在一种可选的实现方式中,所述第一线程上搬移后的第一数据来自于所述N个线程中的第二线程;所述第一线程关联的线程标志位指示所述第一线程的第一源数据参与运算操作,且所述第二线程关联的线程标志位指示所述第二线程的第一源数据参与运算操作。In an optional implementation manner, the first data moved on the first thread comes from the second thread among the N threads; the thread flag associated with the first thread indicates that the first The first source data of the thread participates in the computing operation, and the thread flag bit associated with the second thread indicates that the first source data of the second thread participates in the computing operation.

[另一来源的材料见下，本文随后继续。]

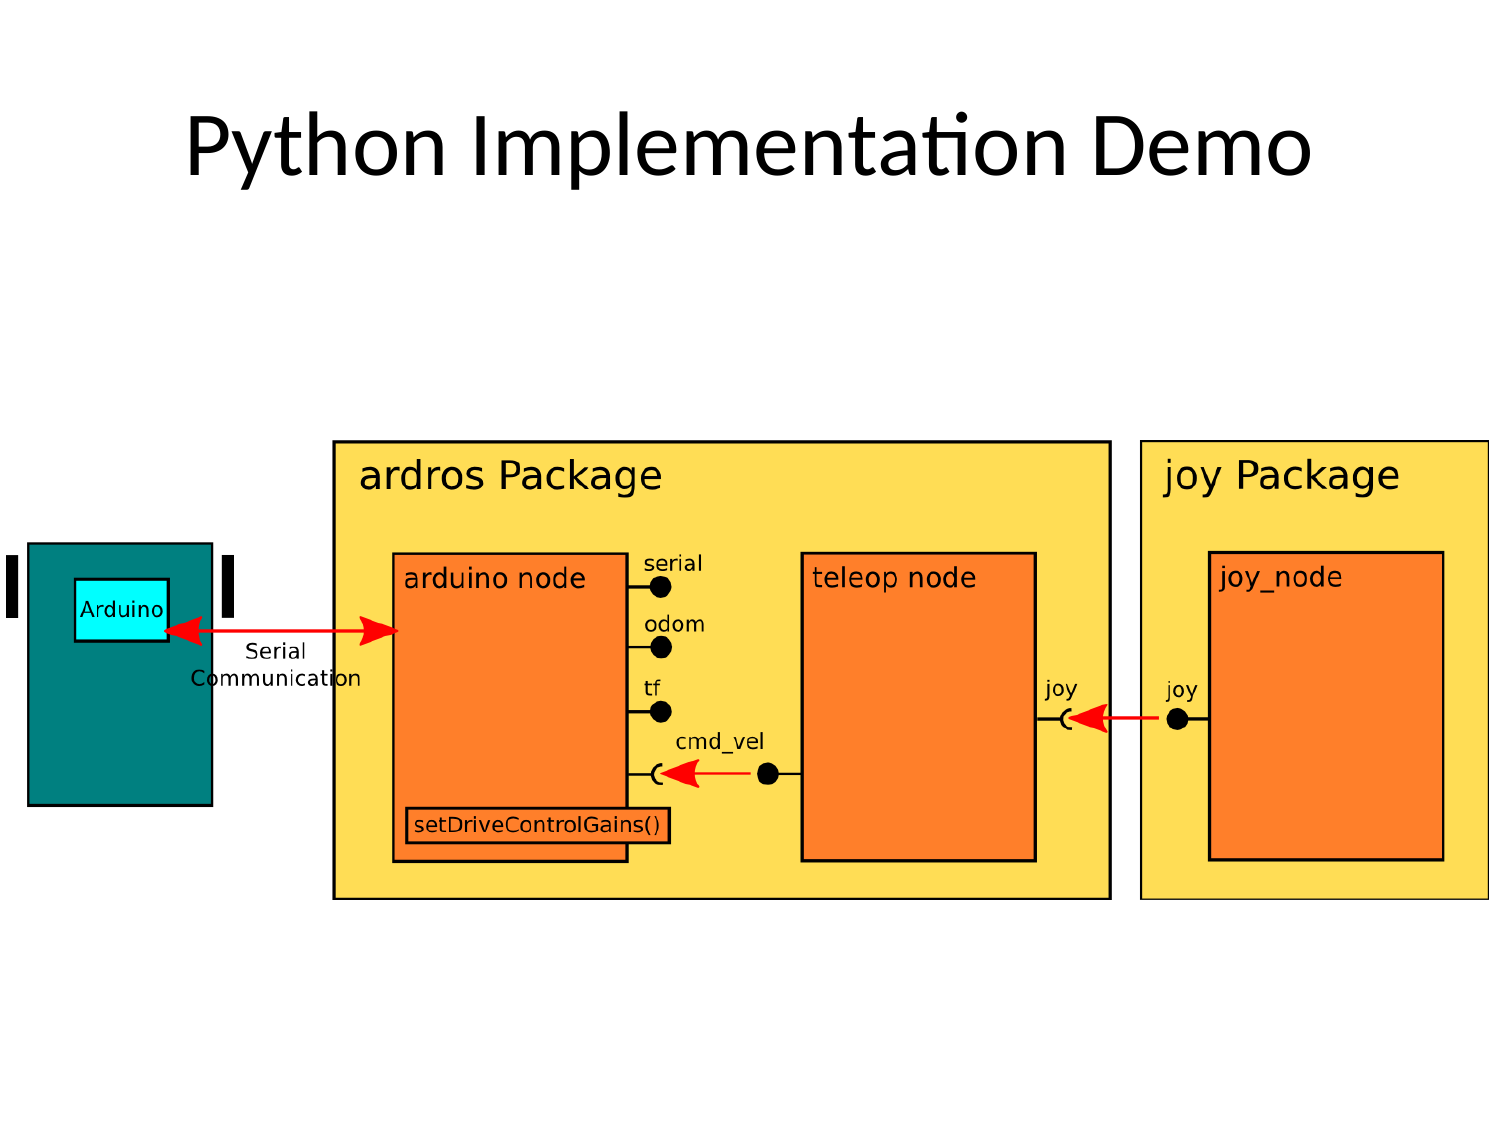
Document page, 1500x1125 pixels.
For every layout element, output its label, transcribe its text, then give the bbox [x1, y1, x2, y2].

title Python Implementation Demo [75, 20, 1426, 257]
picture [6, 440, 1489, 901]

在一种可选的实现方式中,所述第一操作指令还包括目的操作数,所述目的操作数用于指示所述第一线程对应运算结果的存储位置。In an optional implementation manner, the first operation instruction further includes a destination operand, where the destination operand is used to indicate a storage location of a corresponding operation result of the first thread.
在一种可选的实现方式中,所述N个线程的第一源数据来自并行计算处理器的N个连续的线程,所述并行计算处理器包含2N个线程,所述方法还包括:获取第二操作指令,所述第二操作指令包括如下参数:所述第一操作码;所述第二源操作数;第三源操作数,所述第三源操作数指示所述N个线程的第二源数据,所述N个线程的第二源数据来自所述并行计算处理器中的剩余N个连续的线程;根据所述第二操作指令对所述N个线程的第二源数据进行搬移,得到所述N个线程中每个线程上搬移后的第二数据。In an optional implementation manner, the first source data of the N threads comes from N consecutive threads of a parallel computing processor, and the parallel computing processor includes 2N threads, and the method further includes: obtaining The second operation instruction, the second operation instruction includes the following parameters: the first operation code; the second source operand; the third source operand, the third source operand indicates the N threads The second source data, the second source data of the N threads come from the remaining N continuous threads in the parallel computing processor; perform the second source data of the N threads according to the second operation instruction moving to obtain the moved second data on each of the N threads.
在一种可选的实现方式中,所述方法还包括:将第三线程上搬移后的第一数据和所述第三线程上搬移后的第二数据进行交换;其中,所述三线程为所述N个线程中编号为r的线程;若SRC1小于N,r大于或者等于(N-SRC1),且r小于N;若SRC1大于或者等于N,r大于或者等于0,且r小于(N-SRC1%N)。通过这样的设计,以更低硬件代价实现更高并行计算处理器如SMID宽度的高效跨线程操作,能够有效加速并行计算的归约算法。In an optional implementation manner, the method further includes: exchanging the moved first data on the third thread with the second data moved on the third thread; wherein, the three threads are The thread numbered r among the N threads; if SRC1 is less than N, r is greater than or equal to (N-SRC1), and r is less than N; if SRC1 is greater than or equal to N, r is greater than or equal to 0, and r is less than (N -SRC1%N). Through such a design, the efficient cross-thread operation of a higher parallel computing processor such as SMID width can be realized at a lower hardware cost, which can effectively accelerate the reduction algorithm of parallel computing.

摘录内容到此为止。